Hay un territorio devastado, no sabemos si en un campamento minero, una zona de sacrificio, en este planeta o tal vez en Marte. Producto del relave o de la extracción de un mineral, la población está contaminada y el síntoma es la sangre verde. Los dueños de la empresa —llamados “los japoneses”— niegan la catástrofe y la tapan ofreciendo a los mineros enfermos jubilaciones suculentas. Uno de ellos se niega, pero finalmente muere, entonces su hija toma su lugar y se enfrenta a los gerentes.
Pero esto resulta trivial, porque con esto Infante trama lo que importa aquí: una aguda reflexión sobre la prepotencia humanista, que se asume como medida de la realidad, un humanismo masculinizado, además, que desde sí establece los criterios de validación de la existencia dentro de un sistema económico fundado sobre criterios biologicistas de desarrollo y crecimiento sin límites, estableciendo una oposición binaria y prepotente entre lo vivo y lo inerte. Así, Infante inserta otro nivel temático: la violencia sobre la mujer que conforme a este humanismo es vista como un objeto tan irrelevante como una piedra.
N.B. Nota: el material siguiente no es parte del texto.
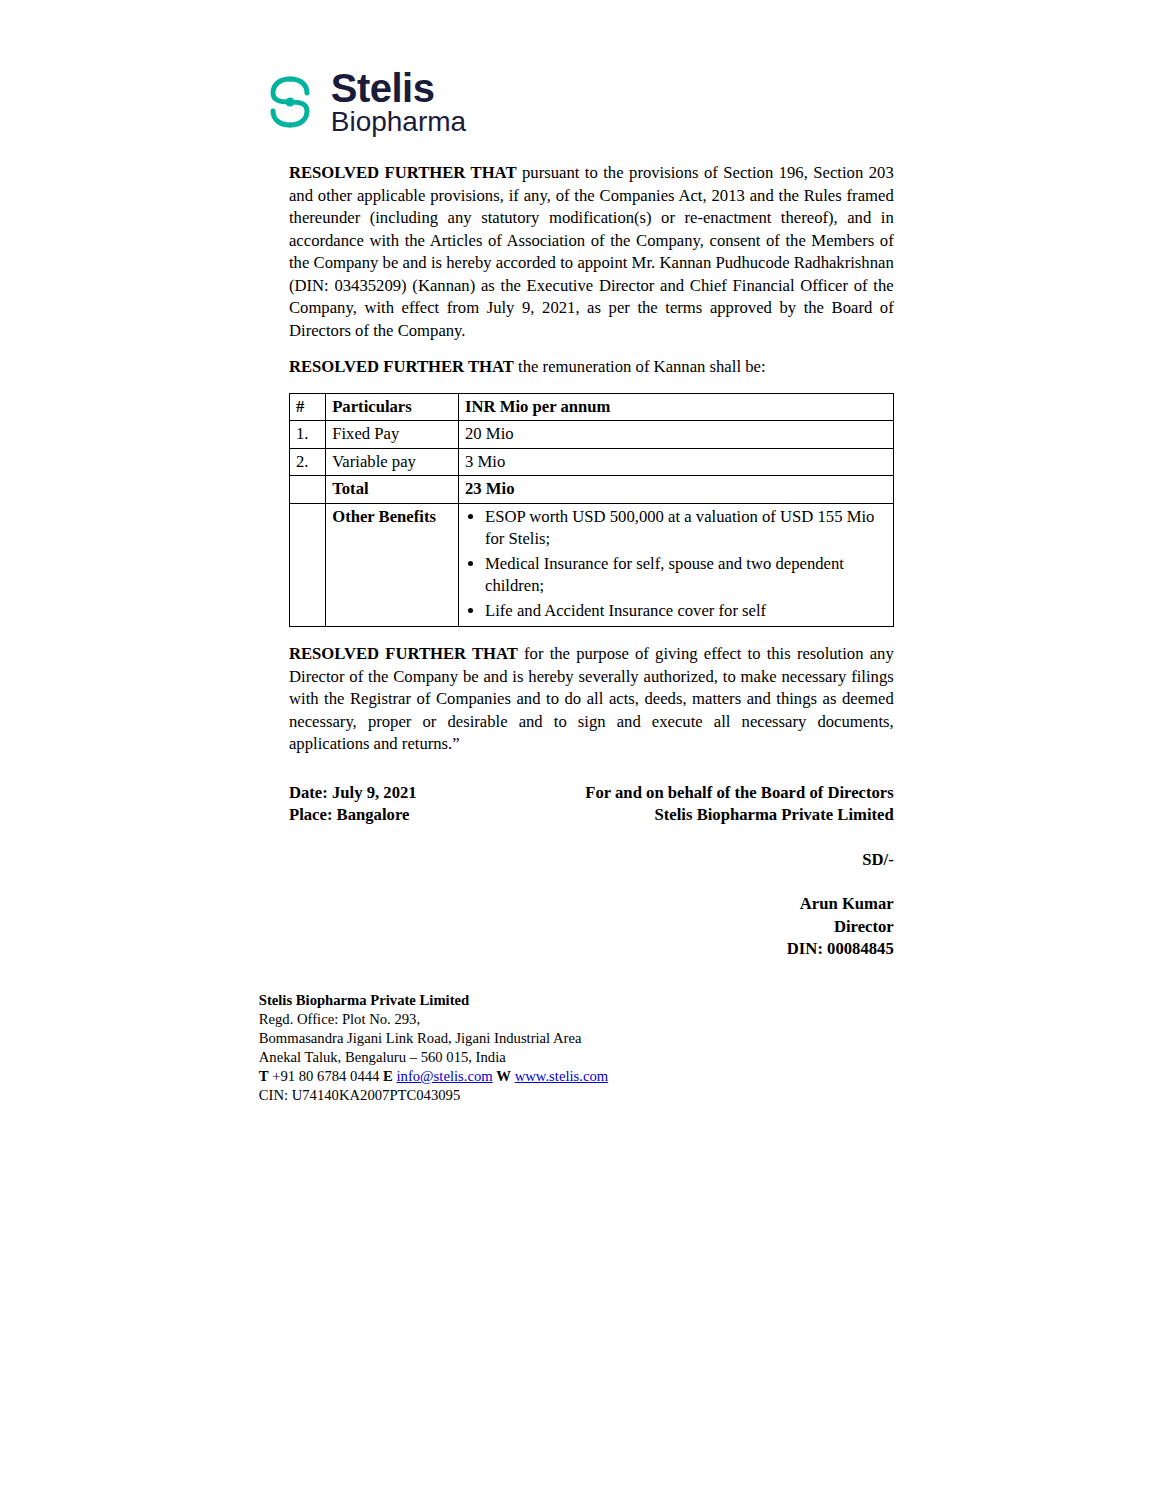Stelis
Biopharma
RESOLVED FURTHER THAT pursuant to the provisions of Section 196, Section 203 and other applicable provisions, if any, of the Companies Act, 2013 and the Rules framed thereunder (including any statutory modification(s) or re-enactment thereof), and in accordance with the Articles of Association of the Company, consent of the Members of the Company be and is hereby accorded to appoint Mr. Kannan Pudhucode Radhakrishnan (DIN: 03435209) (Kannan) as the Executive Director and Chief Financial Officer of the Company, with effect from July 9, 2021, as per the terms approved by the Board of Directors of the Company.
RESOLVED FURTHER THAT the remuneration of Kannan shall be:
| # | Particulars | INR Mio per annum |
| --- | --- | --- |
| 1. | Fixed Pay | 20 Mio |
| 2. | Variable pay | 3 Mio |
| | Total | 23 Mio |
| | Other Benefits | ESOP worth USD 500,000 at a valuation of USD 155 Mio for Stelis; Medical Insurance for self, spouse and two dependent children; Life and Accident Insurance cover for self |
RESOLVED FURTHER THAT for the purpose of giving effect to this resolution any Director of the Company be and is hereby severally authorized, to make necessary filings with the Registrar of Companies and to do all acts, deeds, matters and things as deemed necessary, proper or desirable and to sign and execute all necessary documents, applications and returns.”
Date: July 9, 2021
Place: Bangalore
For and on behalf of the Board of Directors
Stelis Biopharma Private Limited
SD/-
Arun Kumar
Director
DIN: 00084845
Stelis Biopharma Private Limited
Regd. Office: Plot No. 293,
Bommasandra Jigani Link Road, Jigani Industrial Area
Anekal Taluk, Bengaluru – 560 015, India
T +91 80 6784 0444 E info@stelis.com W www.stelis.com
CIN: U74140KA2007PTC043095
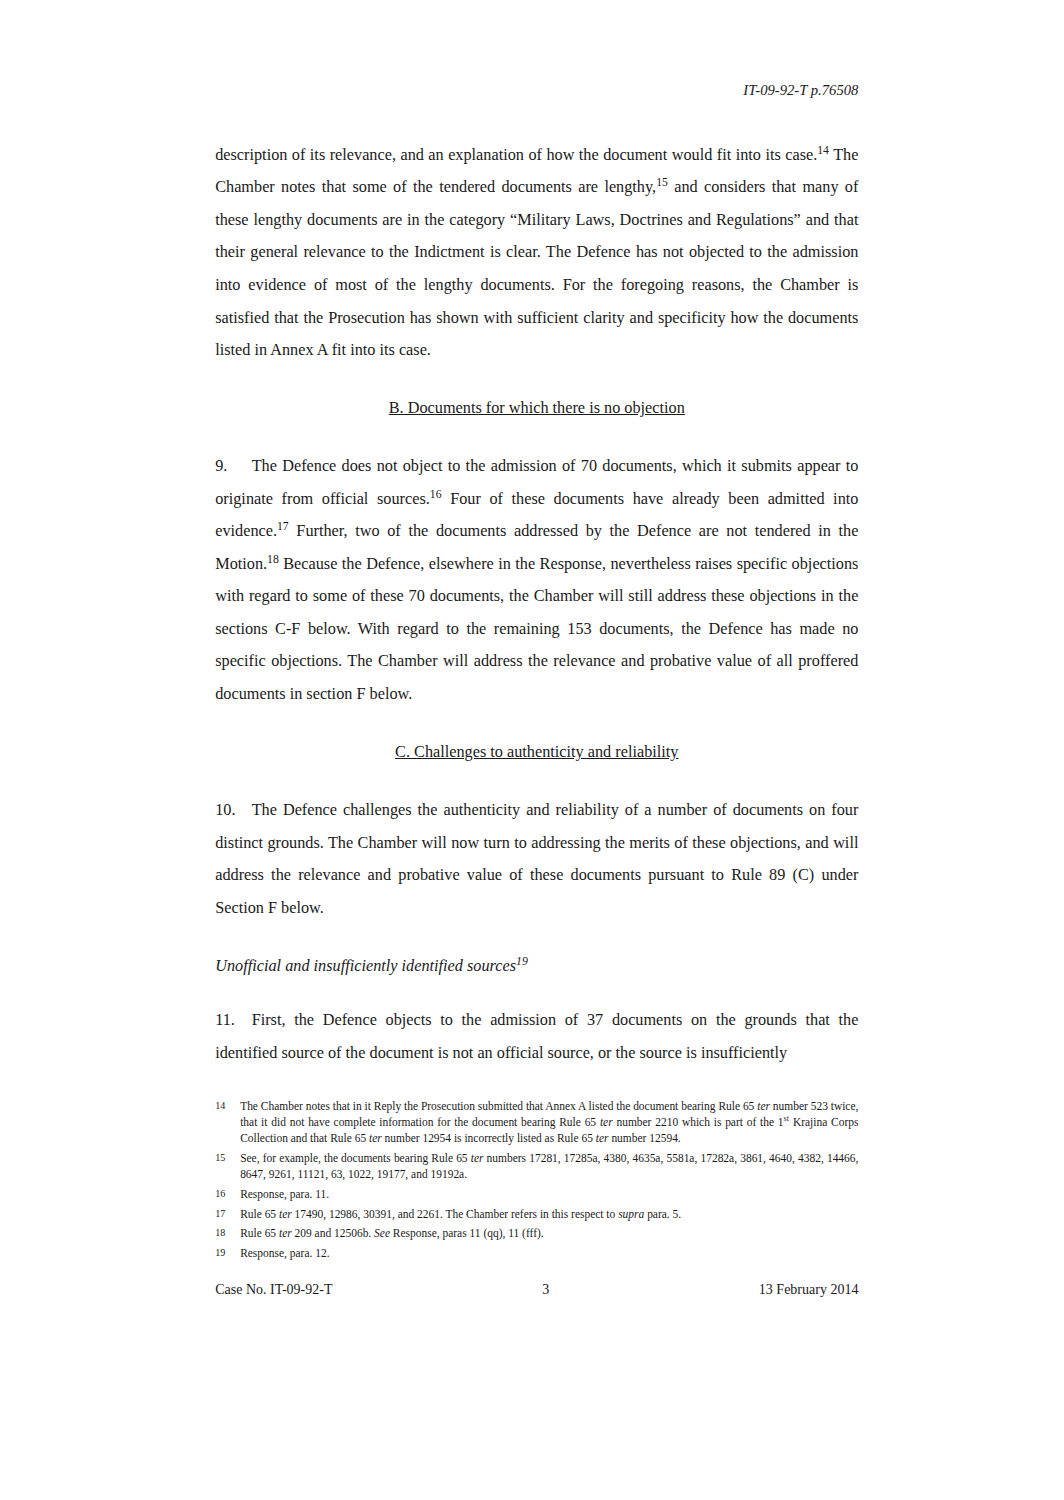IT-09-92-T p.76508
description of its relevance, and an explanation of how the document would fit into its case.14 The Chamber notes that some of the tendered documents are lengthy,15 and considers that many of these lengthy documents are in the category “Military Laws, Doctrines and Regulations” and that their general relevance to the Indictment is clear. The Defence has not objected to the admission into evidence of most of the lengthy documents. For the foregoing reasons, the Chamber is satisfied that the Prosecution has shown with sufficient clarity and specificity how the documents listed in Annex A fit into its case.
B. Documents for which there is no objection
9. The Defence does not object to the admission of 70 documents, which it submits appear to originate from official sources.16 Four of these documents have already been admitted into evidence.17 Further, two of the documents addressed by the Defence are not tendered in the Motion.18 Because the Defence, elsewhere in the Response, nevertheless raises specific objections with regard to some of these 70 documents, the Chamber will still address these objections in the sections C-F below. With regard to the remaining 153 documents, the Defence has made no specific objections. The Chamber will address the relevance and probative value of all proffered documents in section F below.
C. Challenges to authenticity and reliability
10. The Defence challenges the authenticity and reliability of a number of documents on four distinct grounds. The Chamber will now turn to addressing the merits of these objections, and will address the relevance and probative value of these documents pursuant to Rule 89 (C) under Section F below.
Unofficial and insufficiently identified sources19
11. First, the Defence objects to the admission of 37 documents on the grounds that the identified source of the document is not an official source, or the source is insufficiently
14
The Chamber notes that in it Reply the Prosecution submitted that Annex A listed the document bearing Rule 65 ter number 523 twice, that it did not have complete information for the document bearing Rule 65 ter number 2210 which is part of the 1st Krajina Corps Collection and that Rule 65 ter number 12954 is incorrectly listed as Rule 65 ter number 12594.
15
See, for example, the documents bearing Rule 65 ter numbers 17281, 17285a, 4380, 4635a, 5581a, 17282a, 3861, 4640, 4382, 14466, 8647, 9261, 11121, 63, 1022, 19177, and 19192a.
16
Response, para. 11.
17
Rule 65 ter 17490, 12986, 30391, and 2261. The Chamber refers in this respect to supra para. 5.
18
Rule 65 ter 209 and 12506b. See Response, paras 11 (qq), 11 (fff).
19
Response, para. 12.
Case No. IT-09-92-T
3
13 February 2014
Aquí inicia la operación de transvaloración: pensar la piedra como otra manera de estar en el mundo, un modo no productivista. En esta nueva dimensión, el motor es la resonancia y no el paradigma de la repetición y la diseminación de lo mismo. La emancipación del sonido en el eco significa el fin de un lenguaje de la acumulación, del constructivismo como principio del habla. La coexistencia simple de los que están ahí junto a otro construyendo un vínculo sin voluntad, pero requiriéndose. Piedras de un paisaje en el que no hay jerarquías, pero sí mutualidades. Cómo convertirse en piedra propone pensar el límite entre lo vivo y lo inanimado como una forma de experimentar el tiempo.